The completion of the due-diligence process should be a file that supports the advisory firm’s decision to recommend an investment house. Any conclusions drawn should be able to stand up to serious scrutiny in the future.
Most investment firms will be glad to help the adviser by providing their own pre-populated questionnaire, which should cover the initial queries about fiscal standing, disaster recovery planning, investment process, team quality, as well as regulatory permissions and custodial arrangements. The questionnaire will expand upon and align with the information that is already published on the investment firm’s website.
Third-party evidence about the investment firm is also available, both from rating agencies and the regulator.
The Financial Services Register provides considerable details about each regulated firm and its authorised individuals. Rating agency statistics will also provide details of comparative performance and charges, as well as an opinion of the quality of the underlying process. Awards are further evidence that the investment firm has opened itself up to scrutiny and is well regarded.
All of the above checks provide initial evidence that helps an adviser select suitable investment houses. The most important point is that the investment firm offers solutions that are suitable for the adviser’s clients.
The advisory due-diligence process must include a review of the investment solutions available to ensure they meet the needs of the client bank in terms of attitude to risk and capacity for loss.
One size rarely fits all
It is unlikely that one house will be able to cater for the needs of all clients. Instead, the advisory firm will usually require a panel that aligns with the needs and profile of its client bank.
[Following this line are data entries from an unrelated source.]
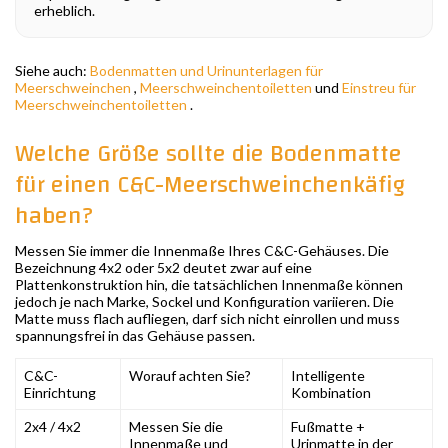
erheblich.
Siehe auch:
Bodenmatten und Urinunterlagen für
Meerschweinchen
,
Meerschweinchentoiletten
und
Einstreu für
Meerschweinchentoiletten
.
Welche Größe sollte die Bodenmatte
für einen C&C-Meerschweinchenkäfig
haben?
Messen Sie immer die Innenmaße Ihres C&C-Gehäuses. Die
Bezeichnung 4x2 oder 5x2 deutet zwar auf eine
Plattenkonstruktion hin, die tatsächlichen Innenmaße können
jedoch je nach Marke, Sockel und Konfiguration variieren. Die
Matte muss flach aufliegen, darf sich nicht einrollen und muss
spannungsfrei in das Gehäuse passen.
C&C-
Worauf achten Sie?
Intelligente
Einrichtung
Kombination
2x4 / 4x2
Messen Sie die
Fußmatte +
Innenmaße und
Urinmatte in der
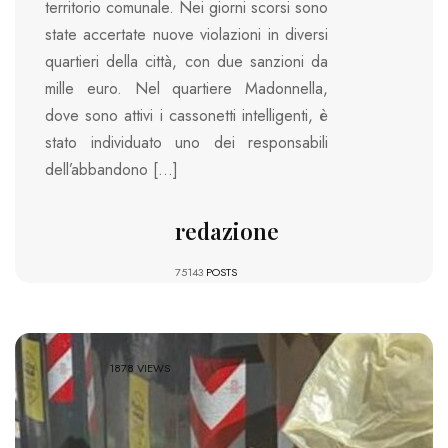
territorio comunale. Nei giorni scorsi sono
state accertate nuove violazioni in diversi
quartieri della città, con due sanzioni da
mille euro. Nel quartiere Madonnella,
dove sono attivi i cassonetti intelligenti, è
stato individuato uno dei responsabili
dell’abbandono […]
redazione
75143
POSTS
1878 VIEWS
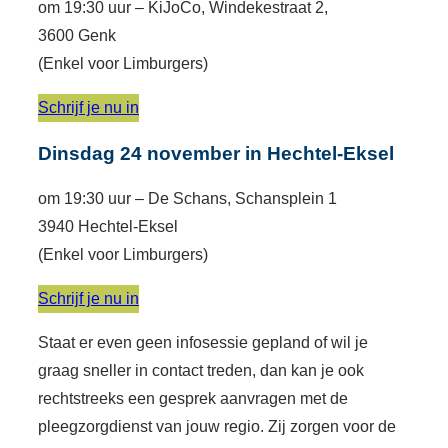
om 19:30 uur – KiJoCo, Windekestraat 2,
3600 Genk
(Enkel voor Limburgers)
Schrijf je nu in
Dinsdag 24 november in Hechtel-Eksel
om 19:30 uur – De Schans, Schansplein 1
3940 Hechtel-Eksel
(Enkel voor Limburgers)
Schrijf je nu in
Staat er even geen infosessie gepland of wil je
graag sneller in contact treden, dan kan je ook
rechtstreeks een gesprek aanvragen met de
pleegzorgdienst van jouw regio. Zij zorgen voor de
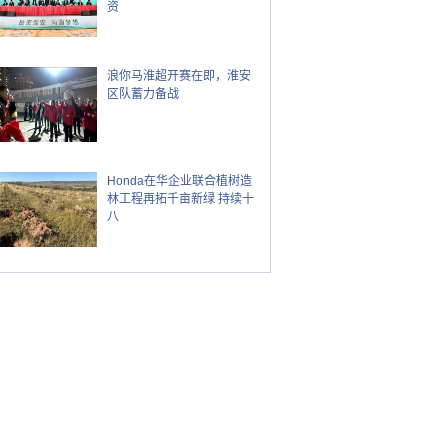
资
浪你马淮超开赛在即，淮安
区队蓄力备战
Honda在华企业联合植树造
林工程再拓千亩新绿 持续十
八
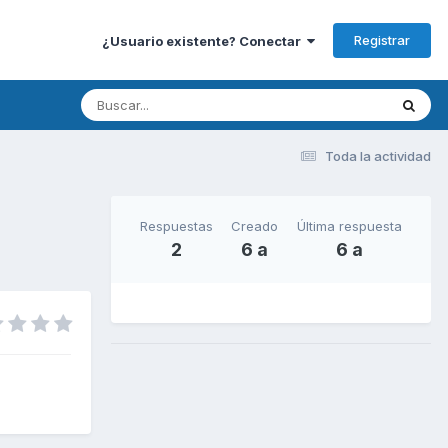
Registrar
¿Usuario existente? Conectar
Toda la actividad
Respuestas
Creado
Última respuesta
2
6 a
6 a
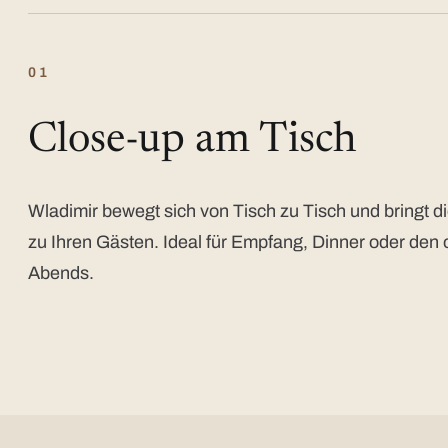
01
Close-up am Tisch
Wladimir bewegt sich von Tisch zu Tisch und bringt di
zu Ihren Gästen. Ideal für Empfang, Dinner oder den 
Abends.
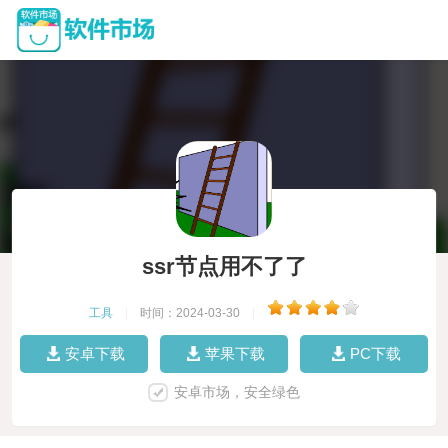
ssr节点用不了了
工具
|
时间：2024-03-30
|
安卓下载
苹果下载
PC下载
安卓市场，安全绿色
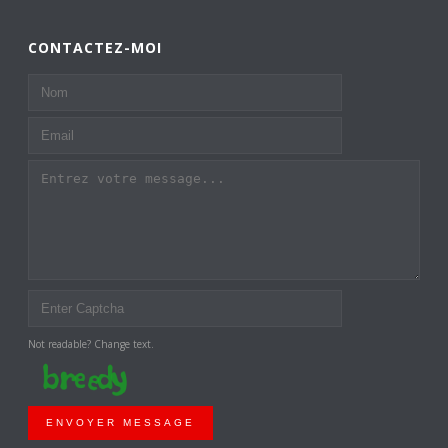
CONTACTEZ-MOI
Not readable? Change text.
ENVOYER MESSAGE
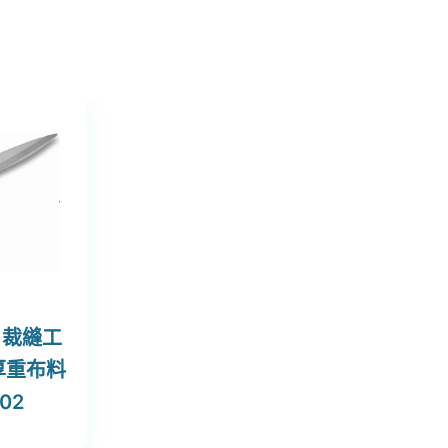
｜裁縫工
厚重布料
02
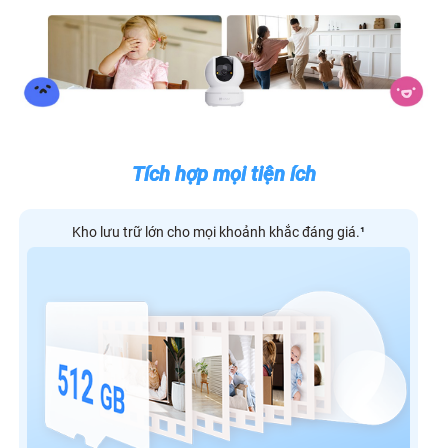
Tích hợp mọi tiện ích
Kho lưu trữ lớn cho mọi khoảnh khắc đáng giá.
¹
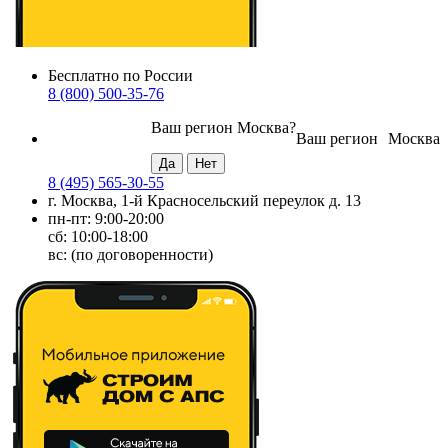
Бесплатно по России
8 (800) 500-35-76
Ваш регион
Москва
?
Ваш регион
Москва
8 (495) 565-30-55
г. Москва, 1-й Красносельский переулок д. 13
пн-пт: 9:00-20:00
сб: 10:00-18:00
вс: (по договоренности)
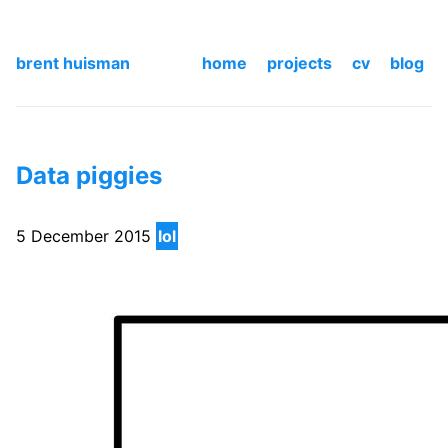
brent huisman
home
projects
cv
blog
Data piggies
5 December 2015
lol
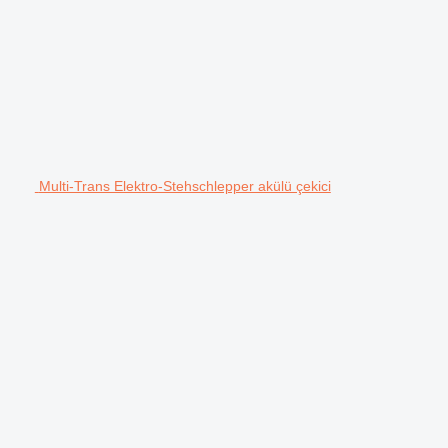
Multi-Trans Elektro-Stehschlepper akülü çekici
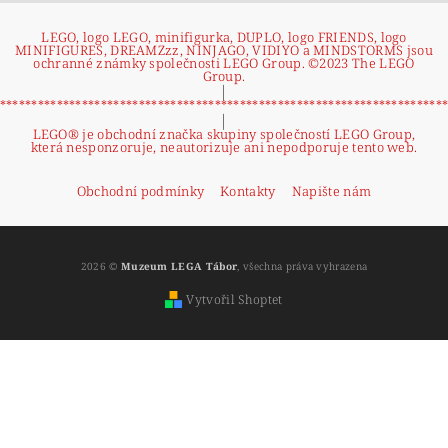
LEGO, logo LEGO, minifigurka, DUPLO, logo FRIENDS, logo
MINIFIGURES, DREAMZzz, NINJAGO, VIDIYO a MINDSTORMS jsou
ochranné známky společnosti LEGO Group. ©2023 The LEGO
Group.
|
**********************************************************************
|
LEGO® je obchodní značka skupiny společností LEGO Group,
která nesponzoruje, neautorizuje ani nepodporuje tento web.
Obchodní podmínky
Kontakty
Napište nám
2026 ©
Muzeum LEGA Tábor
, všechna práva vyhrazena
Vytvořil Shoptet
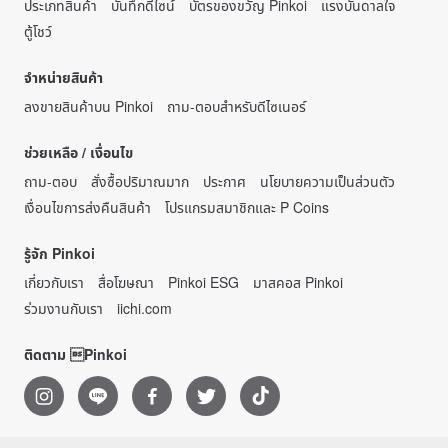
ประเภทสินค้า
บันทึกดีไซน์
บัตรของขวัญ Pinkoi
แรงบันดาลใจ
ตู้โชว์
จำหน่ายสินค้า
ลงขายสินค้าบน Pinkoi
ถาม-ตอบสำหรับดีไซเนอร์
ช่วยเหลือ / เงื่อนไข
ถาม-ตอบ
สั่งซื้อปริมาณมาก
ประกาศ
นโยบายความเป็นส่วนตัว
เงื่อนไขการส่งคืนสินค้า
โปรแกรมสมาชิกและ P Coins
รู้จัก Pinkoi
เกี่ยวกับเรา
สื่อโฆษณา
Pinkoi ESG
มาสคอส Pinkoi
ร่วมงานกับเรา
iichi.com
ติดตาม Pinkoi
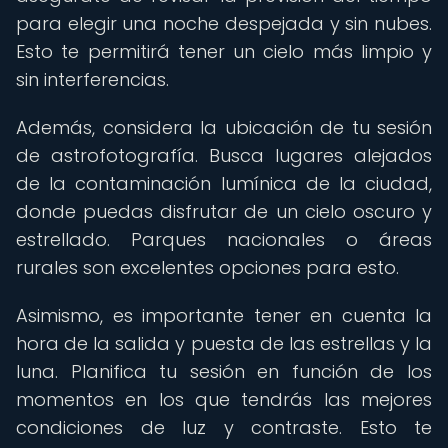
para elegir una noche despejada y sin nubes.
Esto te permitirá tener un cielo más limpio y
sin interferencias.
Además, considera la ubicación de tu sesión
de astrofotografía. Busca lugares alejados
de la contaminación lumínica de la ciudad,
donde puedas disfrutar de un cielo oscuro y
estrellado. Parques nacionales o áreas
rurales son excelentes opciones para esto.
Asimismo, es importante tener en cuenta la
hora de la salida y puesta de las estrellas y la
luna. Planifica tu sesión en función de los
momentos en los que tendrás las mejores
condiciones de luz y contraste. Esto te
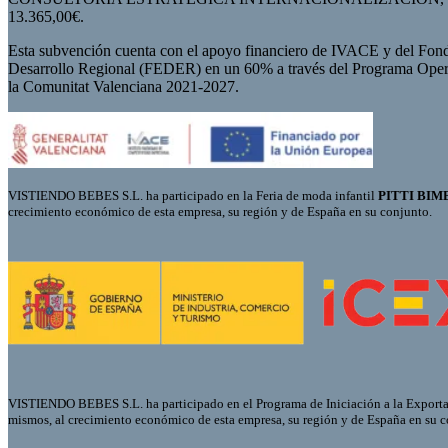
13.365,00€.
Esta subvención cuenta con el apoyo financiero de IVACE y del Fon
Desarrollo Regional (FEDER) en un 60% a través del Programa Op
la Comunitat Valenciana 2021-2027.
VISTIENDO BEBES S.L. ha participado en la Feria de moda infantil
PITTI BIMBO
crecimiento económico de esta empresa, su región y de España en su conjunto.
VISTIENDO BEBES S.L. ha participado en el Programa de Iniciación a la Export
mismos, al crecimiento económico de esta empresa, su región y de España en su 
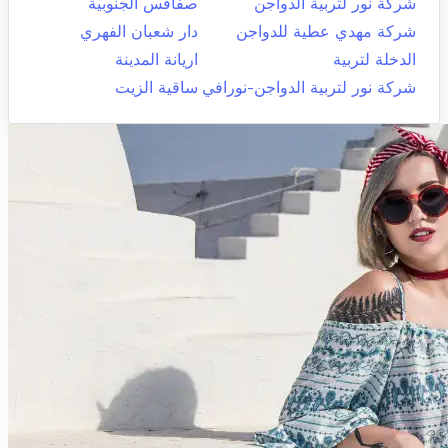
شركة نور لتربية الدواجن
صفاقس الجنوبية
شركة مهدي عطية للدواجن
دار شعبان الفهري
الدخلة لتربية
اريانة المدينة
شركة نور لتربية الدواجن-نورافي
ساقية الزيت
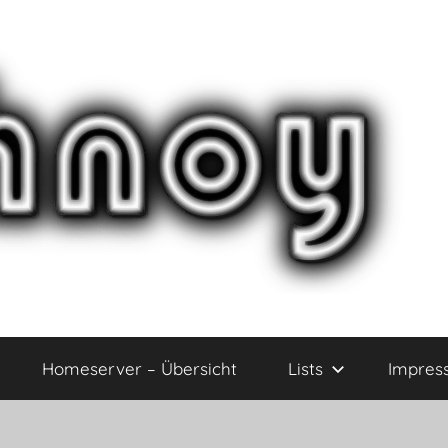
Homeserver – Übersicht
Lists
Impres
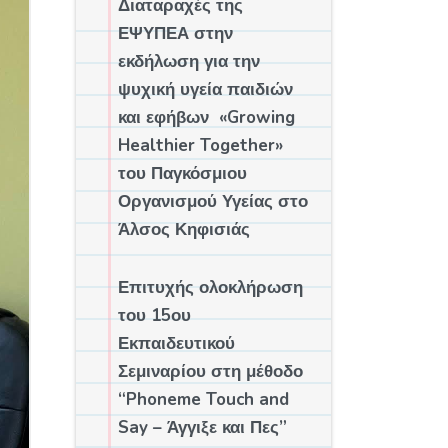
Διαταραχές της
ΕΨΥΠΕΑ στην
εκδήλωση για την
ψυχική υγεία παιδιών
και εφήβων «Growing
Healthier Together»
του Παγκόσμιου
Οργανισμού Υγείας στο
Άλσος Κηφισιάς
Επιτυχής ολοκλήρωση
του 15ου
Εκπαιδευτικού
Σεμιναρίου στη μέθοδο
“Phoneme Touch and
Say – Άγγιξε και Πες”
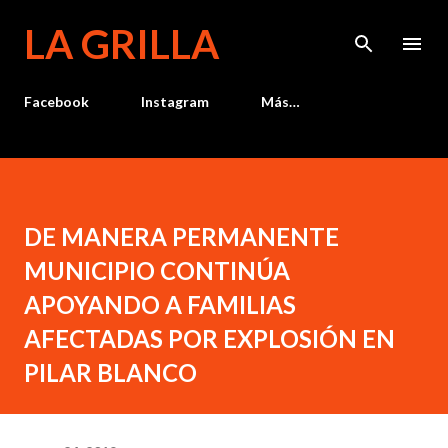
Ir al contenido principal
LA GRILLA
Facebook
Instagram
Más…
DE MANERA PERMANENTE
MUNICIPIO CONTINÚA
APOYANDO A FAMILIAS
AFECTADAS POR EXPLOSIÓN EN
PILAR BLANCO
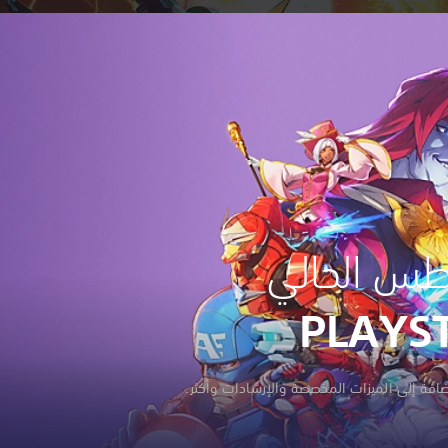
س الحالي
ضافة إلى الميزات المخصصة والإرشادات وأكثر.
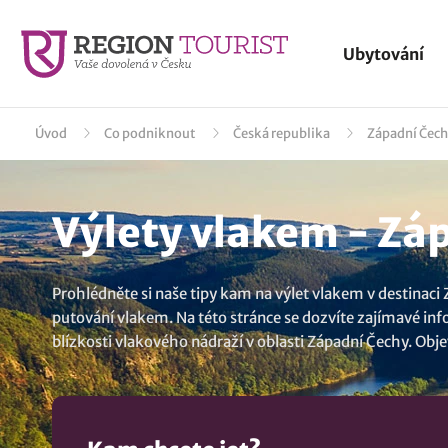
Ubytování
Úvod
Co podniknout
Česká republika
Západní Čec
Výlety vlakem - Zá
Prohlédněte si naše tipy kam na výlet vlakem v destinaci
putování vlakem. Na této stránce se dozvíte zajímavé info
blízkosti vlakového nádraží v oblasti Západní Čechy. Obje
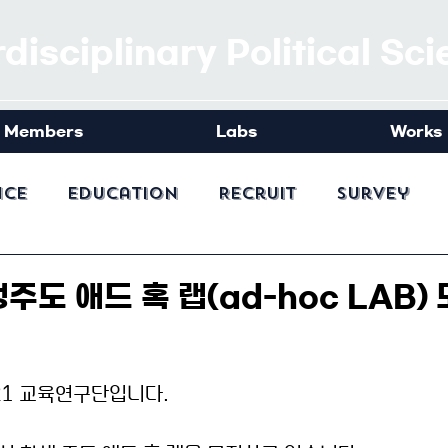
rdisciplinary Political Sc
Members
Labs
Works
nce
Education
Recruit
Survey
생주도 애드 혹 랩(ad-hoc LAB)
21 교육연구단입니다.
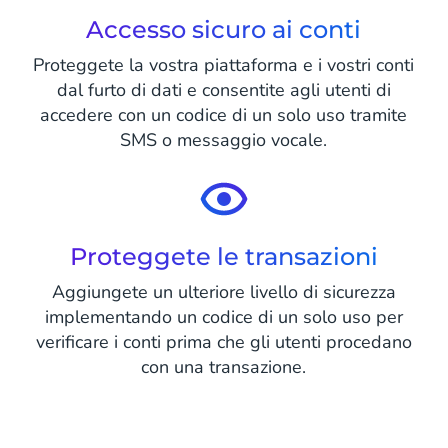
Accesso sicuro ai conti
Proteggete la vostra piattaforma e i vostri conti
dal furto di dati e consentite agli utenti di
accedere con un codice di un solo uso tramite
SMS o messaggio vocale.
Proteggete le transazioni
Aggiungete un ulteriore livello di sicurezza
implementando un codice di un solo uso per
verificare i conti prima che gli utenti procedano
con una transazione.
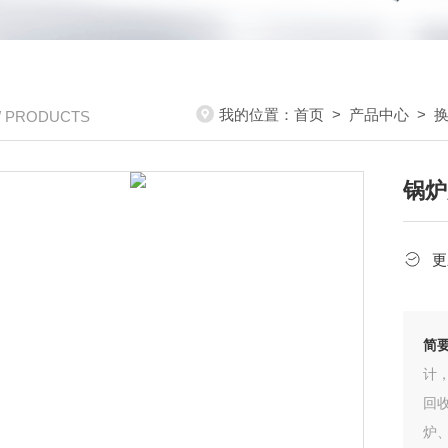
我的位置：
首页
>
产品中心
>
/ PRODUCTS
锅炉
更
简
计
回
炉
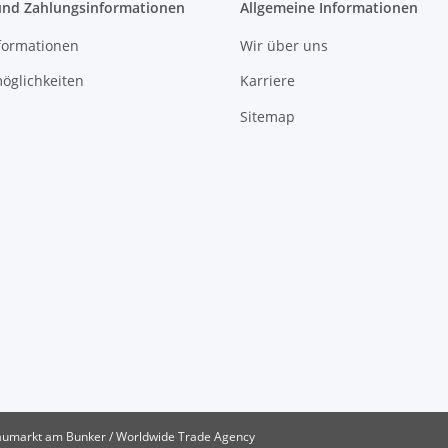
und Zahlungsinformationen
Allgemeine Informationen
formationen
Wir über uns
öglichkeiten
Karriere
Sitemap
umarkt am Bunker / Worldwide Trade Agency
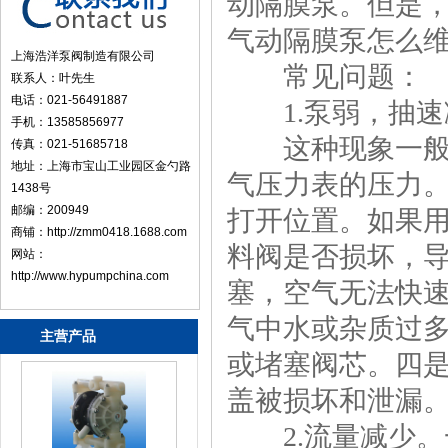
动隔膜泵。但是
气动隔膜泵怎么
上海浩洋泵阀制造有限公司
常见问题：
联系人：叶先生
电话：021-56491887
1.泵弱，抽速
手机：13585856977
这种现象一般有
传真：021-51685718
地址：上海市宝山工业园区金勺路
气压力表的压力。
1438号
邮编：200949
打开位置。如果
商铺：http://zmm0418.1688.com
料阀是否损坏，
网站：
http://www.hypumpchina.com
塞，空气无法快
气中水或杂质过
主营产品
或堵塞阀芯。四
盖被损坏和泄漏
上海气动隔膜泵
2.流量减少。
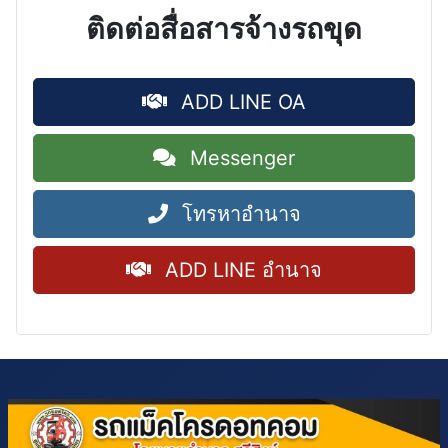
ติดต่อสื่อสารจ้างรถขุด
ADD LINE OA
Messenger
โทรหาอำนาจ
ADD LINE อำนาจ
Personal contact with the staff of the investment house will be important to ensure the two businesses can work well together. Relevant questions may include:
● Is the information provided to the client by the investment house sufficient and how does it integrate with the adviser’s documentation?
● Is the administrative contact between the businesses efficient and how flexible is the process when something out of the ordinary occurs?
● Will an investment manager be available to meet clients and advisers upon request?
Satisfactory answers to such questions often depend on the cooperation of a number of individuals from each firm who have different requirements.
It is important to remember that the due-diligence process is not static but a work in progress that needs to be reviewed on a regular basis.
This can be more easily achieved if the businesses are working closely together in a proactive way with a two-way flow of information.
In this way due diligence becomes an embedded process that is both compliant and client-focused.